Of course, the Rust Belt will not be immune to automation in coming decades. Metropolitan areas like Detroit, Indianapolis, Cleveland, and Pittsburgh could still see more than half of their jobs computerized, the study suggests. But because so many manufacturing jobs centered in the Midwest have already been automated, those regions are not at the top of the list of the places that currently stand to lose the highest share of jobs. Instead, the brunt of the next automation wave will come in cities with a different type of low-skill job.
What’s particularly striking about the new Redlands report is that the regions that are susceptible to automation are those that already have a high share of low-wage jobs. Previously, automation had hurt middle-class jobs such as those in manufacturing. Now, it’s coming for the lower-income jobs. When those jobs disappear, an entire group of less-educated workers who already weren’t making very much money will be out of work. Moenius worries about the possibility of entire regions in which low earners are competing for increasingly scarce jobs. “I wasn’t in L.A. when the riots happened, but are we worried about this from a social perspective?” he said. “Not for tomorrow, but for 10 years from now?
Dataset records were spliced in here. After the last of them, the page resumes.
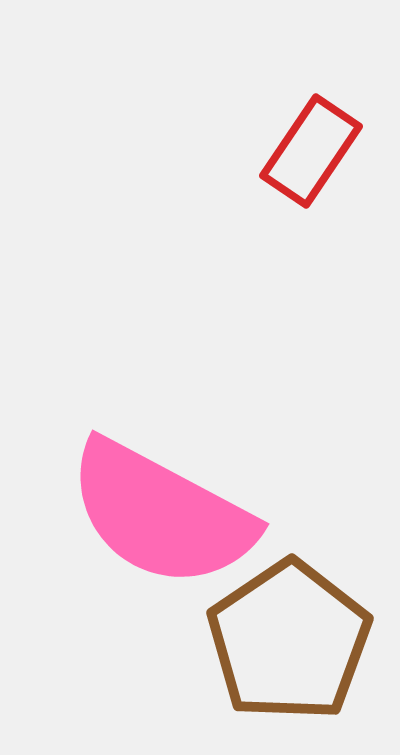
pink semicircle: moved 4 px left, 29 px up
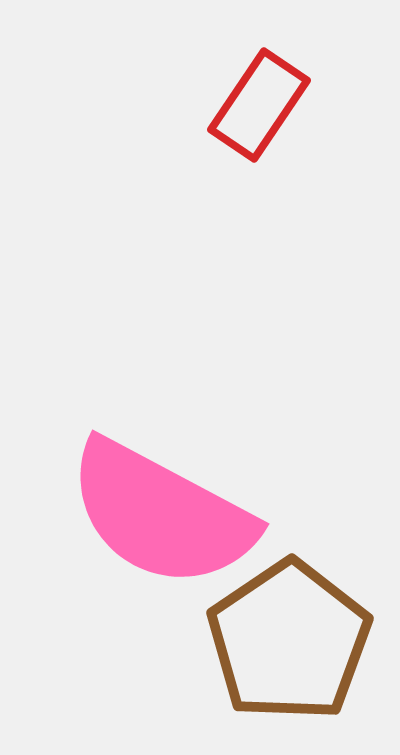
red rectangle: moved 52 px left, 46 px up
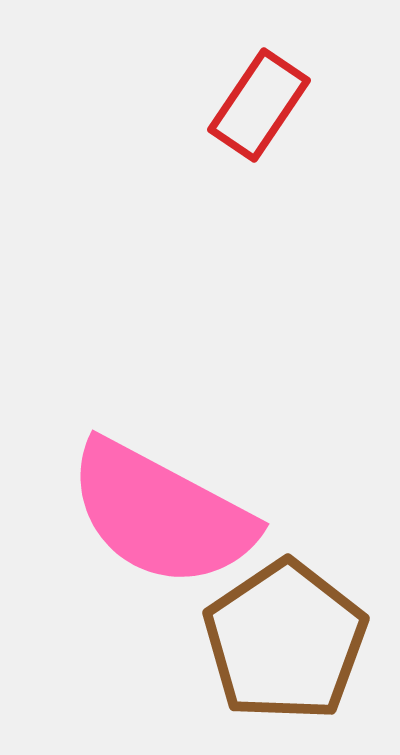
brown pentagon: moved 4 px left
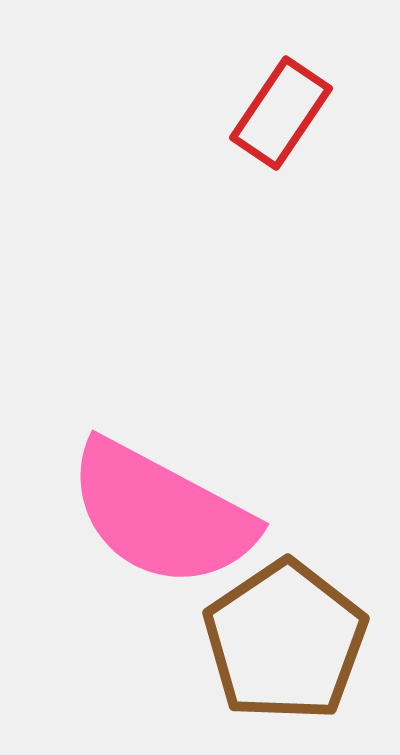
red rectangle: moved 22 px right, 8 px down
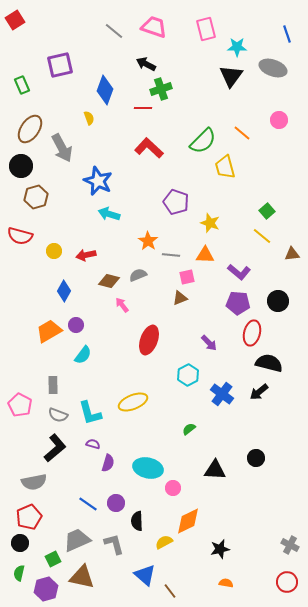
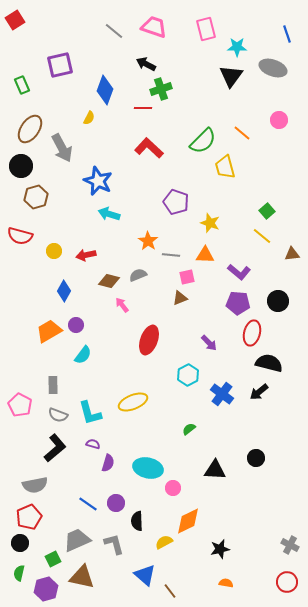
yellow semicircle at (89, 118): rotated 48 degrees clockwise
gray semicircle at (34, 482): moved 1 px right, 3 px down
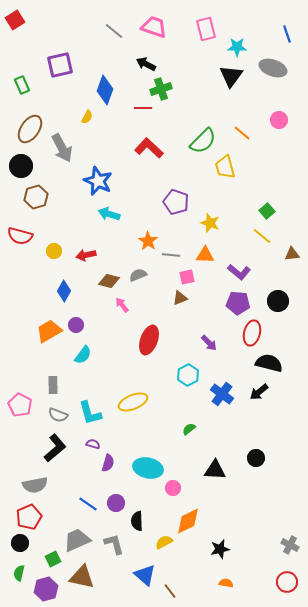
yellow semicircle at (89, 118): moved 2 px left, 1 px up
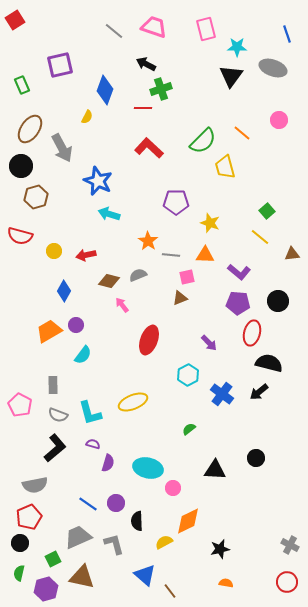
purple pentagon at (176, 202): rotated 20 degrees counterclockwise
yellow line at (262, 236): moved 2 px left, 1 px down
gray trapezoid at (77, 540): moved 1 px right, 3 px up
It’s quite frankly frightening.”
There were, however, a few regions of the country where jobs were not as likely to be automated. They included Silicon Valley, North Carolina’s Research Triangle and the Boston area, where a high share of the jobs require more creative and social intelligence, and are thus more difficult to automate.
These areas are currently relatively prosperous, and the Redlands analysis also suggests that America’s growing regional divergence will only continue to worsen. As the Berkeley economist Enrico Moretti wrote in his 2012 book The New Geography of Jobs, high-tech job centers like Silicon Valley are attracting more and more educated and talented people, and are pulling away from the rest of the country. This has implications not only for employment, he wrote, but also for socioeconomic outcomes such as health, family stability, and crime. He put it this way:
“A handful of cities with the ‘right’ industries and a solid base of human capital keep attracting good employers and offering high wages, while at the other extreme, cities with the ‘wrong’ industries and a limited human capital base, are stuck with dead-end jobs and average wages.”
The work by Moenius and his colleagues suggests that this divergence will only continue. While a handful of cities with good jobs and highly educated workers will continue to thrive, other areas are going to see more and more jobs disappear as automated technologies become ever better. This may have much wider implications, politically and socially. People in America’s struggling regions feel left behind economically, as the 2016 election indicated. But the anger that motivated many voters in November may pale in comparison to what comes next, if some regions see two-thirds of their jobs disappear while other areas continue to thrive.